The Beyond Plastics petition, also backed by the Hip Hop Caucus, a nonprofit that encourages young people to participate in the democratic process, observed that in 1974, the Consumer Product Safety Commission banned vinyl chloride as an aerosol in consumer products, and FDA has banned its use in cosmetics.
“Burning vinyl chloride may create and release dioxins,” among the most toxic chemicals, and can cause cancer and disrupt the hormonal, reproductive, developmental and immune systems, the petition states. “Vinyl chloride is also often produced in low-income communities and communities of color—a clear violation of environmental justice. We do not want to see another East Palestine toxic train disaster occur. It is within your authority to act and we are counting on you to protect public health and the environment.”
The petition collected 10,000 signatures in its first week and more people are adding their names every day, Enck said.
EPA’s authority to review the health and safety of chemicals like vinyl chloride and decide whether their use should be restricted or banned falls under the Toxic Substances Control Act, which was amended and signed by President Barack Obama in 2016 after widespread acknowledgment that the original law from 1976 had been a failure. In 2013, the Government Accountability Office reported that of the thousands of chemicals listed for commercial use in the United States, EPA had used its authority to limit or ban just five since TSCA was first enacted.

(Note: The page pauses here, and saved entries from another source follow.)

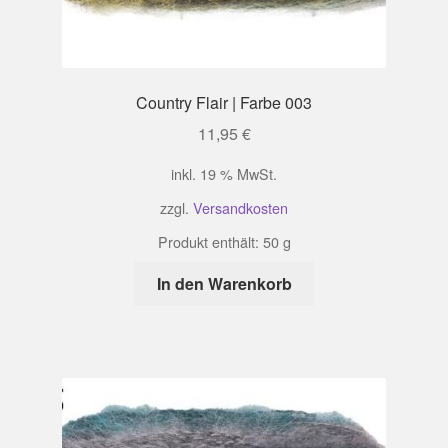
Country Flair | Farbe 003
11,95
€
inkl. 19 % MwSt.
zzgl.
Versandkosten
Produkt enthält: 50
g
In den Warenkorb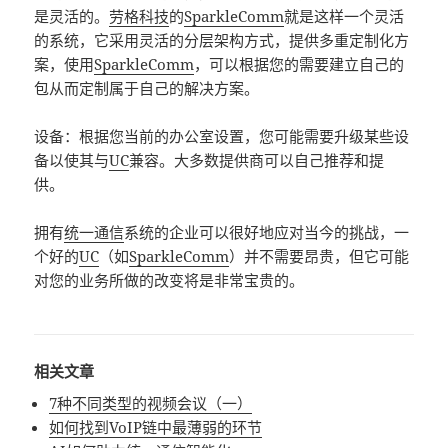
是灵活的。
劳格科技
的
SparkleComm
就是这样一个灵活
的系统，它采用灵活的分层架构方式，提供多重定制化方
案，使用
SparkleComm
，可以根据您的需要建立自己的
包从而定制属于自己的解决方案。
设备：根据您当前的办公室设置，您可能需要升级某些设
备以使其与
UC
兼容。大多数提供商可以自己推荐和提
供。
拥有
统一通信
系统的企业可以很好地应对当今的挑战，一
个好的
UC
（如
SparkleComm
）并不需要昂贵，但它可能
对您的业务所做的改变将是非常宝贵的。
相关文章
7种不同类型的视频会议（一）
如何找到VoIP链中最薄弱的环节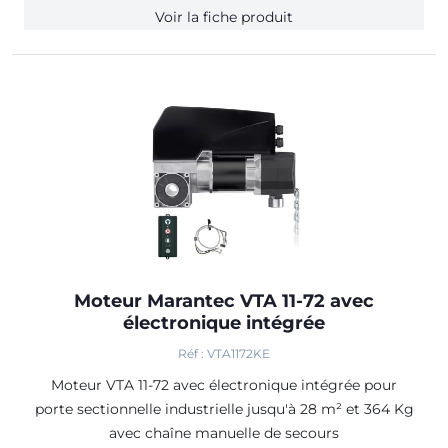
Voir la fiche produit
Moteur Marantec VTA 11-72 avec
électronique intégrée
Réf : VTA1172KE
Moteur VTA 11-72 avec électronique intégrée pour
porte sectionnelle industrielle jusqu'à 28 m² et 364 Kg
avec chaîne manuelle de secours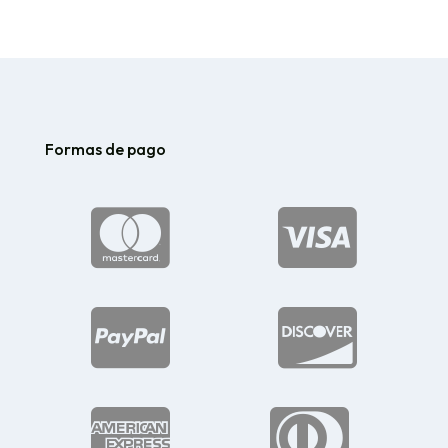
$201.25
hasta
hasta
$260.81
$265.73
Formas de pago





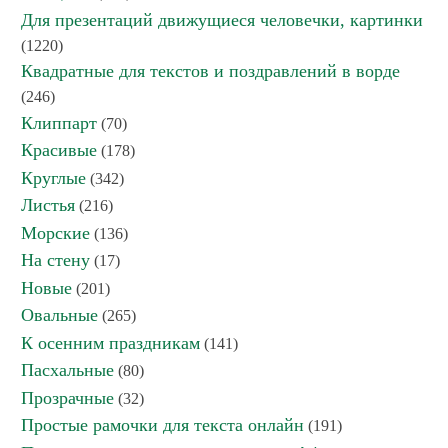
Для презентаций движущиеся человечки, картинки
(1220)
Квадратные для текстов и поздравлений в ворде
(246)
Клиппарт
(70)
Красивые
(178)
Круглые
(342)
Листья
(216)
Морские
(136)
На стену
(17)
Новые
(201)
Овальные
(265)
К осенним праздникам
(141)
Пасхальные
(80)
Прозрачные
(32)
Простые рамочки для текста онлайн
(191)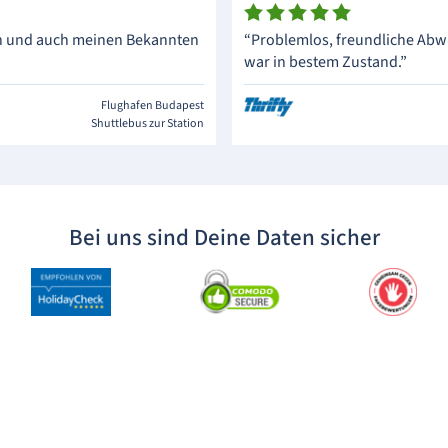
en und auch meinen Bekannten
“Problemlos, freundliche Abwi
war in bestem Zustand.”
Flughafen Budapest
Shuttlebus zur Station
Bei uns sind Deine Daten sicher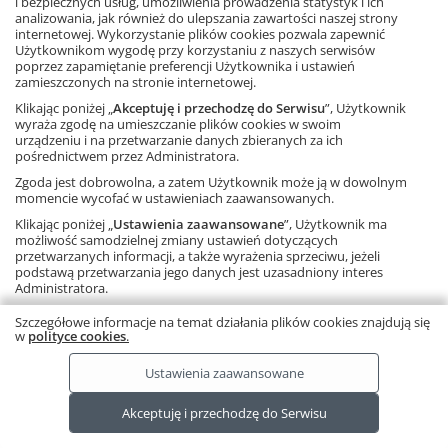
i bezpiecznych usług, umożliwienia prowadzenia statystyk i ich
analizowania, jak również do ulepszania zawartości naszej strony
internetowej. Wykorzystanie plików cookies pozwala zapewnić
Dowiedz się więcej
Użytkownikom wygodę przy korzystaniu z naszych serwisów
poprzez zapamiętanie preferencji Użytkownika i ustawień
zamieszczonych na stronie internetowej.
Klikając poniżej „
Akceptuję i przechodzę do Serwisu
”, Użytkownik
wyraża zgodę na umieszczanie plików cookies w swoim
urządzeniu i na przetwarzanie danych zbieranych za ich
pośrednictwem przez Administratora.
Zgoda jest dobrowolna, a zatem Użytkownik może ją w dowolnym
momencie wycofać w ustawieniach zaawansowanych.
Klikając poniżej „
Ustawienia zaawansowane
”, Użytkownik ma
Ta strona używa plików cookies.
Dowiedz się więcej.
RODO
możliwość samodzielnej zmiany ustawień dotyczących
Copyright © by Gdańskie Wydawnictwo Oświatowe 2026
przetwarzanych informacji, a także wyrażenia sprzeciwu, jeżeli
podstawą przetwarzania jego danych jest uzasadniony interes
Administratora.
Należy pamiętać, że korzystanie ze strony internetowej bez
Szczegółowe informacje na temat działania plików cookies znajdują się
zmiany ustawień oznacza, że pliki cookies będą zapisywane na
w
polityce cookies
.
urządzeniu końcowym Użytkownika.
Ustawienia zaawansowane
Akceptuję i przechodzę do Serwisu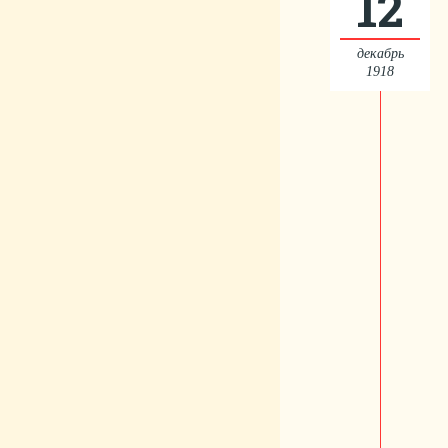
12
декабрь
1918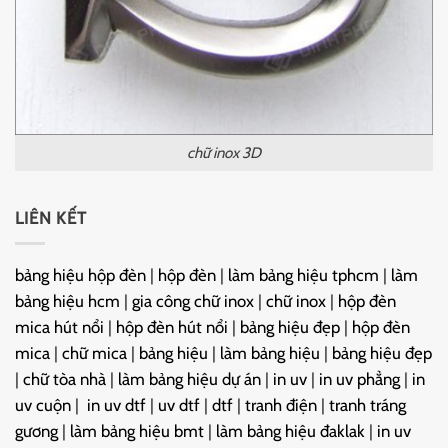
chữ inox 3D
LIÊN KẾT
bảng hiệu hộp đèn
|
hộp đèn
|
làm bảng hiệu tphcm
|
làm
bảng hiệu hcm
|
gia công chữ inox
|
chữ inox
|
hộp đèn
mica hút nổi
|
hộp đèn hút nổi
|
bảng hiệu đẹp
|
hộp đèn
mica
|
chữ mica
|
bảng hiệu
|
làm bảng hiệu
|
bảng hiệu đẹp
|
chữ tòa nhà
|
làm bảng hiệu dự án
|
in uv
|
in uv phẳng
|
in
uv cuộn
|
in uv dtf
|
uv dtf
|
dtf
|
tranh điện
|
tranh tráng
gương
|
làm bảng hiệu bmt
|
làm bảng hiệu đaklak
|
in uv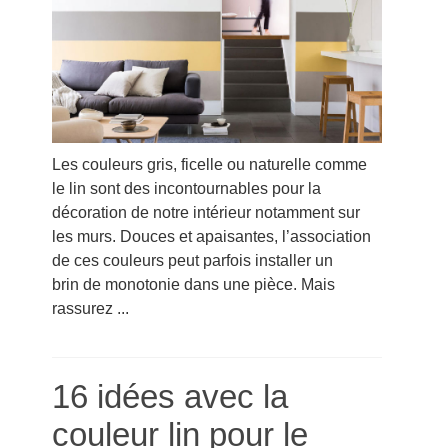
Les couleurs gris, ficelle ou naturelle comme
le lin sont des incontournables pour la
décoration de notre intérieur notamment sur
les murs. Douces et apaisantes, l’association
de ces couleurs peut parfois installer un
brin de monotonie dans une pièce. Mais
rassurez ...
16 idées avec la
couleur lin pour le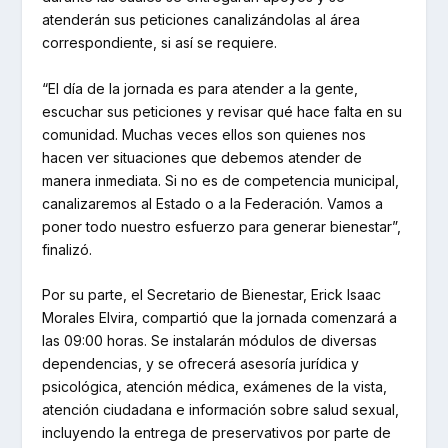
atenderán sus peticiones canalizándolas al área
correspondiente, si así se requiere.
“El día de la jornada es para atender a la gente,
escuchar sus peticiones y revisar qué hace falta en su
comunidad. Muchas veces ellos son quienes nos
hacen ver situaciones que debemos atender de
manera inmediata. Si no es de competencia municipal,
canalizaremos al Estado o a la Federación. Vamos a
poner todo nuestro esfuerzo para generar bienestar”,
finalizó.
Por su parte, el Secretario de Bienestar, Erick Isaac
Morales Elvira, compartió que la jornada comenzará a
las 09:00 horas. Se instalarán módulos de diversas
dependencias, y se ofrecerá asesoría jurídica y
psicológica, atención médica, exámenes de la vista,
atención ciudadana e información sobre salud sexual,
incluyendo la entrega de preservativos por parte de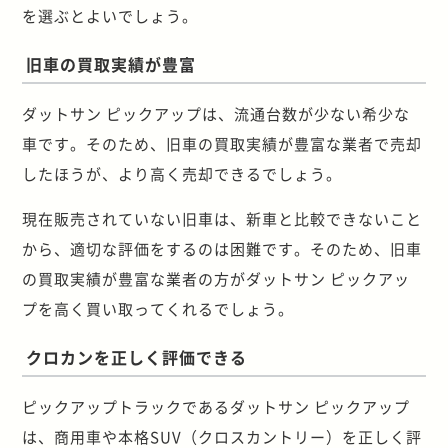
を選ぶとよいでしょう。
旧車の買取実績が豊富
ダットサン ピックアップは、流通台数が少ない希少な
車です。そのため、旧車の買取実績が豊富な業者で売却
したほうが、より高く売却できるでしょう。
現在販売されていない旧車は、新車と比較できないこと
から、適切な評価をするのは困難です。そのため、旧車
の買取実績が豊富な業者の方がダットサン ピックアッ
プを高く買い取ってくれるでしょう。
クロカンを正しく評価できる
ピックアップトラックであるダットサン ピックアップ
は、商用車や本格SUV（クロスカントリー）を正しく評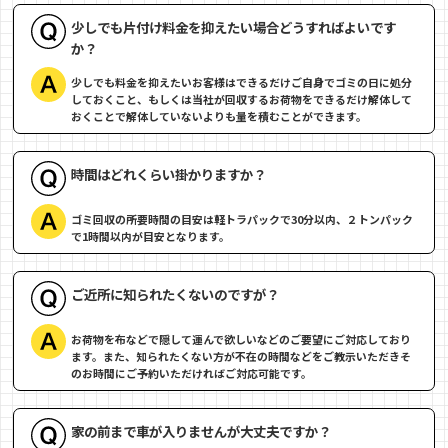
少しでも片付け料金を抑えたい場合どうすればよいです
か？
少しでも料金を抑えたいお客様はできるだけご自身でゴミの日に処分
しておくこと、もしくは当社が回収するお荷物をできるだけ解体して
おくことで解体していないよりも量を積むことができます。
時間はどれくらい掛かりますか？
ゴミ回収の所要時間の目安は軽トラパックで30分以内、２トンパック
で1時間以内が目安となります。
ご近所に知られたくないのですが？
お荷物を布などで隠して運んで欲しいなどのご要望にご対応しており
ます。また、知られたくない方が不在の時間などをご教示いただきそ
のお時間にご予約いただければご対応可能です。
家の前まで車が入りませんが大丈夫ですか？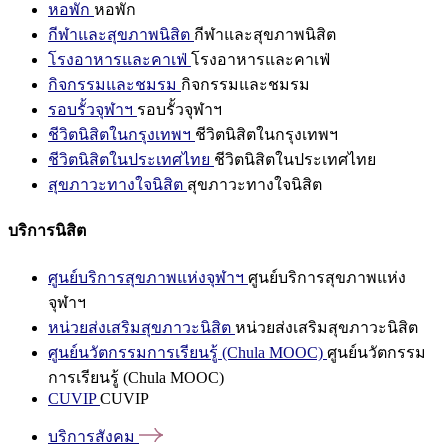
หอพัก
หอพัก
กีฬาและสุขภาพนิสิต
กีฬาและสุขภาพนิสิต
โรงอาหารและคาเฟ่
โรงอาหารและคาเฟ่
กิจกรรมและชมรม
กิจกรรมและชมรม
รอบรั้วจุฬาฯ
รอบรั้วจุฬาฯ
ชีวิตนิสิตในกรุงเทพฯ
ชีวิตนิสิตในกรุงเทพฯ
ชีวิตนิสิตในประเทศไทย
ชีวิตนิสิตในประเทศไทย
สุขภาวะทางใจนิสิต
สุขภาวะทางใจนิสิต
บริการนิสิต
ศูนย์บริการสุขภาพแห่งจุฬาฯ
ศูนย์บริการสุขภาพแห่ง
จุฬาฯ
หน่วยส่งเสริมสุขภาวะนิสิต
หน่วยส่งเสริมสุขภาวะนิสิต
ศูนย์นวัตกรรมการเรียนรู้ (Chula MOOC)
ศูนย์นวัตกรรม
การเรียนรู้ (Chula MOOC)
CUVIP
CUVIP
บริการสังคม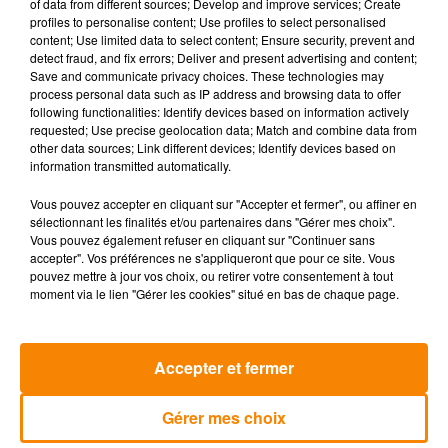
of data from different sources; Develop and improve services; Create
Dourgne.
profiles to personalise content; Use profiles to select personalised
content; Use limited data to select content; Ensure security, prevent and
Au programme :
* Vente de matériel de pêche neuf et
detect fraud, and fix errors; Deliver and present advertising and content;
Save and communicate privacy choices. These technologies may
d'occasion par des particuliers.
process personal data such as IP address and browsing data to offer
following functionalities: Identify devices based on information actively
Rencontres et conseils avec des guides de pêche
requested; Use precise geolocation data; Match and combine data from
qui vous présenteront leurs techniques.
other data sources; Link different devices; Identify devices based on
information transmitted automatically.
Test du simulateur de pêche (une véritable canne
reliée à un écran et un moteur électrique qui
Vous pouvez accepter en cliquant sur "Accepter et fermer", ou affiner en
reproduit la force de traction d'un poisson, idéal
sélectionnant les finalités et/ou partenaires dans "Gérer mes choix".
Vous pouvez également refuser en cliquant sur "Continuer sans
pour les débutants !).
accepter". Vos préférences ne s'appliqueront que pour ce site. Vous
pouvez mettre à jour vos choix, ou retirer votre consentement à tout
Restauration :
Espace restauration prévu sur place.
moment via le lien "Gérer les cookies" situé en bas de chaque page.
Avis aux exposants :
Vous souhaitez tenir un stand ?
Dépêchez-vous, il ne reste plus qu'une trentaine de
mètres d'exposition disponibles !
Accepter et fermer
Contact et réservations :
Vous pouvez joindre
Gérer mes choix
directement Jérôme Jan à la permanence de l'AAPPMA
de Dourgne-Sorèze au
07 85 81 50 21
.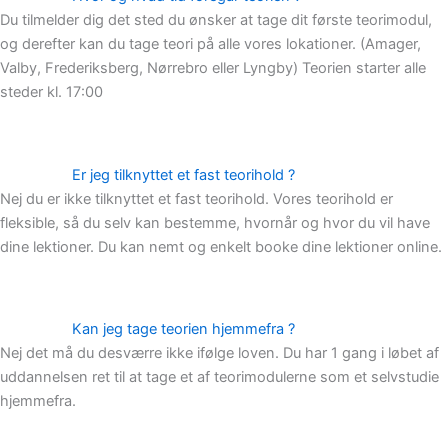
Du tilmelder dig det sted du ønsker at tage dit første teorimodul,
og derefter kan du tage teori på alle vores lokationer. (Amager,
Valby, Frederiksberg, Nørrebro eller Lyngby) Teorien starter alle
steder kl. 17:00
Er jeg tilknyttet et fast teorihold ?
Nej du er ikke tilknyttet et fast teorihold. Vores teorihold er
fleksible, så du selv kan bestemme, hvornår og hvor du vil have
dine lektioner. Du kan nemt og enkelt booke dine lektioner online.
Kan jeg tage teorien hjemmefra ?
Nej det må du desværre ikke ifølge loven. Du har 1 gang i løbet af
uddannelsen ret til at tage et af teorimodulerne som et selvstudie
hjemmefra.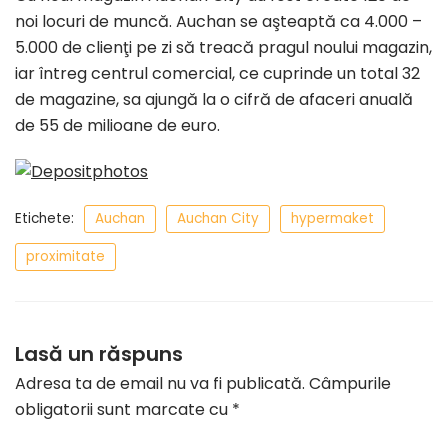
noi locuri de muncă. Auchan se aşteaptă ca 4.000 –
5.000 de clienţi pe zi să treacă pragul noului magazin,
iar întreg centrul comercial, ce cuprinde un total 32
de magazine, sa ajungă la o cifră de afaceri anuală
de 55 de milioane de euro.
Etichete:
Auchan
Auchan City
hypermaket
proximitate
Lasă un răspuns
Adresa ta de email nu va fi publicată.
Câmpurile
obligatorii sunt marcate cu
*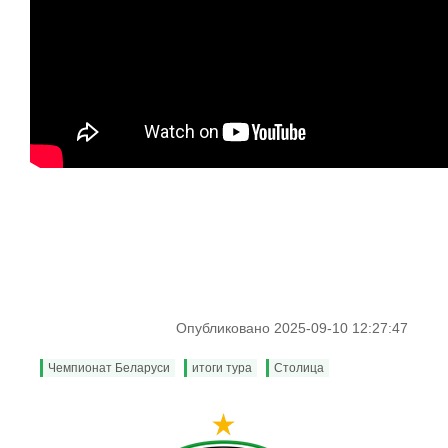
Опубликовано 2025-09-10 12:27:47
Чемпионат Беларуси
итоги тура
Столица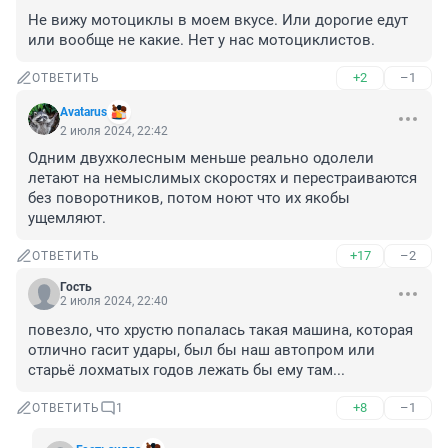
Не вижу мотоциклы в моем вкусе. Или дорогие едут 
или вообще не какие. Нет у нас мотоциклистов.
+2
–1
ОТВЕТИТЬ
Avatarus
2 июля 2024, 22:42
Одним двухколесным меньше реально одолели 
летают на немыслимых скоростях и перестраиваются 
без поворотников, потом ноют что их якобы 
ущемляют.
+17
–2
ОТВЕТИТЬ
Гость
2 июля 2024, 22:40
повезло, что хрустю попалась такая машина, которая 
отлично гасит удары, был бы наш автопром или 
старьё лохматых годов лежать бы ему там...
+8
–1
ОТВЕТИТЬ
1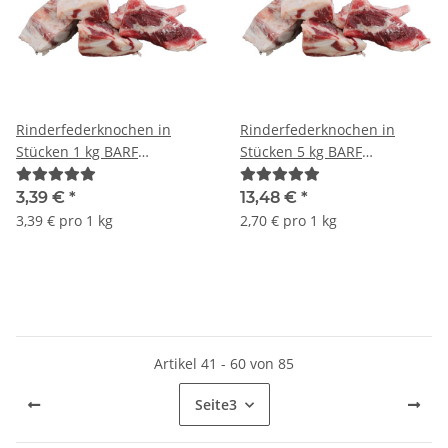
Rinderfederknochen in
Rinderfederknochen in
Stücken 1 kg BARF
Stücken 5 kg BARF
Frostfutter
Frostfutter
3,39 €
*
13,48 €
*
3,39 € pro 1 kg
2,70 € pro 1 kg
Artikel 41 - 60 von 85
Seite
3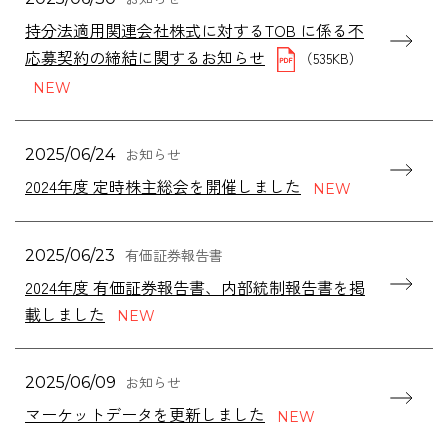
持分法適用関連会社株式に対するTOB に係る不
応募契約の締結に関するお知らせ
（535KB）
お知らせ
2025/06/24
2024年度 定時株主総会を開催しました
有価証券報告書
2025/06/23
2024年度 有価証券報告書、内部統制報告書を掲
載しました
お知らせ
2025/06/09
マーケットデータを更新しました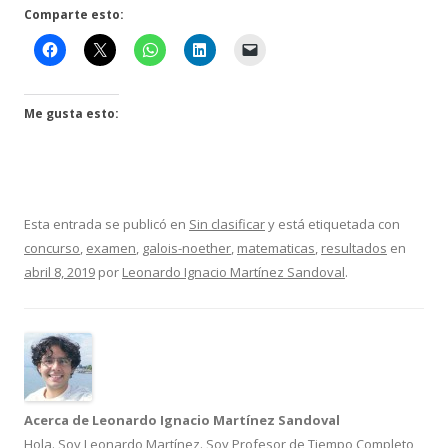
Comparte esto:
Me gusta esto:
Esta entrada se publicó en
Sin clasificar
y está etiquetada con
concurso
,
examen
,
galois-noether
,
matematicas
,
resultados
en
abril 8, 2019
por
Leonardo Ignacio Martínez Sandoval
.
Acerca de Leonardo Ignacio Martínez Sandoval
Hola. Soy Leonardo Martínez. Soy Profesor de Tiempo Completo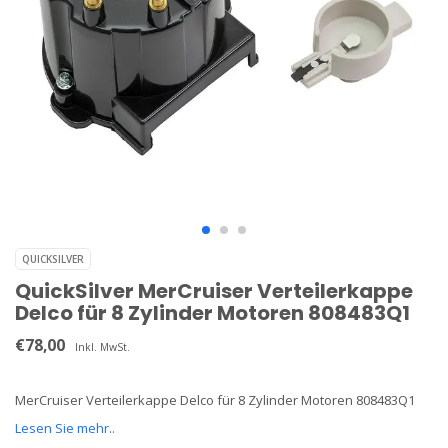
QUICKSILVER
QuickSilver MerCruiser Verteilerkappe
Delco für 8 Zylinder Motoren 808483Q1
€78,00
Inkl. MwSt.
MerCruiser Verteilerkappe Delco für 8 Zylinder Motoren 808483Q1
Lesen Sie mehr..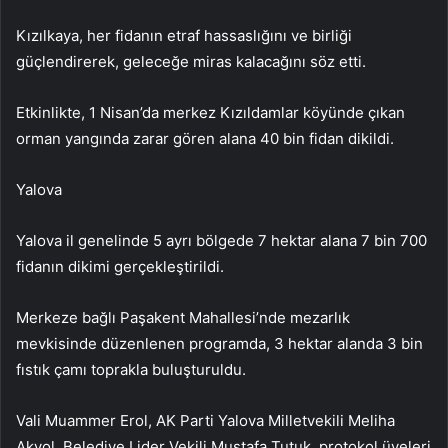
Kızılkaya, her fidanın etraf hassaslığını ve birliği
güçlendirerek, geleceğe miras kalacağını söz etti.
Etkinlikte, 1 Nisan’da merkez Kızıldamlar köyünde çıkan
orman yangında zarar gören alana 40 bin fidan dikildi.
Yalova
Yalova il genelinde 5 ayrı bölgede 7 hektar alana 7 bin 700
fidanın dikimi gerçekleştirildi.
Merkeze bağlı Paşakent Mahallesi’nde mezarlık
mevkisinde düzenlenen programda, 3 hektar alanda 3 bin
fıstık çamı toprakla buluşturuldu.
Vali Muammer Erol, AK Parti Yalova Milletvekili Meliha
Akyol, Belediye Lider Vekili Mustafa Tutuk, protokol üyeleri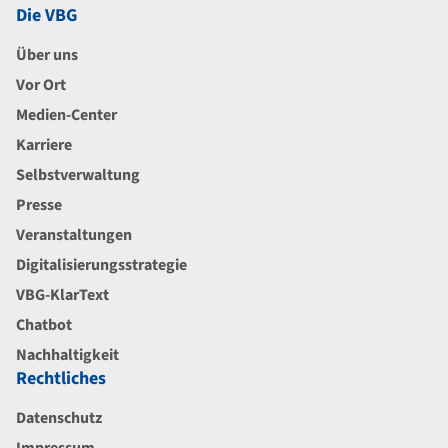
Die VBG
Über uns
Vor Ort
Medien-Center
Karriere
Selbstverwaltung
Presse
Veranstaltungen
Digitalisierungsstrategie
VBG-KlarText
Chatbot
Nachhaltigkeit
Rechtliches
Datenschutz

The EPA, first under President Trump and now under President Biden, has been working its way through chemicals requiring review under the revised TCSA. EPA began with a list of ten chemicals to review for safety and potential restrictions, and the agency has yet to make final determinations on them.
“The existing chemical program gives EPA pretty sweeping authority to protect the public, up to and including a total ban on a chemical,” said Tosh Sagar, an attorney with Earthjustice, an environmental law organization that closely follows TSCA.
“The jury’s still out on whether this administration will make TSCA work for those being poisoned by toxic chemicals,” he said. “Congress gave EPA the power and responsibility to protect people from toxic chemicals, particularly those groups likely to be most at risk, such as young children or people living in fence-line communities.”
Sagar declined to comment specifically on the vinyl chloride petition because he had not yet seen it.
An EPA spokesperson said vinyl chloride was included for potential review in a 2014 work plan, but the agency has not yet acted on it. That work plan had 90 chemicals on its list. The written statement from the EPA did not explain why the agency hadn’t begun to put the chemical through the review process.
Enck said the petition is not a formal request, as allowed for under TSCA. She said she’s hoping EPA will see a groundswell of concern about the chemical in the aftermath of the derailment and decide on its own to take on the task of reviewing vinyl chloride. Beyond Plastics may opt to file a formal petition in the future.
The effort likely faces an uphill battle. Formal reviews take years, and the agency previously denied a 2014 petition under TSCA from the Center for Biological Diversity to address “risks related to polyvinyl chloride (PVC), vinyl chloride, and phthalates used as plasticizers.”
The EPA in January made a tentative decision denying another request by the Center for Biological Diversity to treat PVC waste as hazardous under a separate federal law, the Resource Conservation and Recovery Act, which environmentalists had hoped would result in a reduction of vinyl chloride and PVC use.